What are some of your newest upcoming projects we should be on the look out for?
Mike: “I can’t say much of what I’m working on, both because some of them have yet to be announced and because I don’t like to confirm what I’m doing until it’s done. I’ve had plenty of jobs fall through for one reason or another, so until it’s done anything could go wrong. The one that I can say, however, is that I’m doing the next Rosetta EP layout. The sketch for that was approved, now it’s just a matter of finishing it.”

What inspired your website’s name “the fat kid illustration”?
Mike: “Because I’m fat. I’ve used the name for over a decade now and I don’t see myself dropping it any time soon. I’m also bored of people confusing my name with Mark Wahlberg, so it’s better to have something more unique to me.”

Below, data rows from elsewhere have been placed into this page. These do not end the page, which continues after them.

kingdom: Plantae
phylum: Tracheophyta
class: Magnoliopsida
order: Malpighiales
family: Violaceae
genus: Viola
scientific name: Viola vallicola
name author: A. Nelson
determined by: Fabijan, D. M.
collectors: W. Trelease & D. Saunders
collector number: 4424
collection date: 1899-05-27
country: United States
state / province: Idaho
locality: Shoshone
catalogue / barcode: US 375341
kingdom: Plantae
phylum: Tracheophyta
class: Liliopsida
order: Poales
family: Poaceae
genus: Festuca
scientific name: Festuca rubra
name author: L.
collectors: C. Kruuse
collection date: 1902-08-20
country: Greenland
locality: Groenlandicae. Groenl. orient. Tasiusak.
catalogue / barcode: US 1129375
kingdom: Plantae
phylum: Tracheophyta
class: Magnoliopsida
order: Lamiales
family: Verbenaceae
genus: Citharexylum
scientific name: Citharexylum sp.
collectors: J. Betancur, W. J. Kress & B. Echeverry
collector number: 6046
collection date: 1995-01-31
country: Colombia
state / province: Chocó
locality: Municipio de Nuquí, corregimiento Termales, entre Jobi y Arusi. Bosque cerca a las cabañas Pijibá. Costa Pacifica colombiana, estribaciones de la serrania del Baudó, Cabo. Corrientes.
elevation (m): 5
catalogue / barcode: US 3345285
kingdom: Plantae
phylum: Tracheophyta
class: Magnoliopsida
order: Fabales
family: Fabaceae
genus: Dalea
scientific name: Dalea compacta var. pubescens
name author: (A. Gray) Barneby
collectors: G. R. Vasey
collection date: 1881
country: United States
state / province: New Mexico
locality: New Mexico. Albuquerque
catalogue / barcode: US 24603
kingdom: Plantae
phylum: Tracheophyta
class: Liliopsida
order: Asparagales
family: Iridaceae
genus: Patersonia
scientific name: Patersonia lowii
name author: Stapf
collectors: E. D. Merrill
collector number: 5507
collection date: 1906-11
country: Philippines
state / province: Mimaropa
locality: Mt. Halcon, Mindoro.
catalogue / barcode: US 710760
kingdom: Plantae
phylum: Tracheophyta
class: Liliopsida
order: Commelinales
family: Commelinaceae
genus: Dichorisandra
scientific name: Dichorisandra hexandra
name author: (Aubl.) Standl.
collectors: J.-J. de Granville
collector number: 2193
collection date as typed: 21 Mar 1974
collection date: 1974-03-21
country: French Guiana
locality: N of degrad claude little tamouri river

What is your ultimate goal for your visual art? Where would you like to see your career going in the next 10­15 years?
Mike: “I honestly feel that in some capacity I will be working with metal and hardcore bands for many many years to come. Despite all of the frustrations associated with working within the music industry metal will always be a very large part of my life and I can’t help but remain as excited for extreme music now as I was when I first discovered it. Outside of this though I would love to work directly on a major release video game. Video games are another passion of mine and with as many advancements both technologically and aesthetically that have been made the future of the games industry is limitless, even in the indie games community. Despite titles like Call of Duty, Battlefield, and Grand Theft Auto utterly dominating the scene in terms of sales there have been some really amazing titles that incorporate really unique art styles like BioShock, Limbo, and Broken Age.

How much of your success do you owe to the support of your very cute dog? (I’ve seen it on Instagram.)
Mike: “In all honesty I owe him so much. He is ever patient with my schedule, he forces me to go outside periodically throughout the day, he’s been the gateway for me to meet new people, and he’s always happy to sit next to me and keep me company when things get rough. I think he’s more popular than me at this point and I am perfectly fine with that.”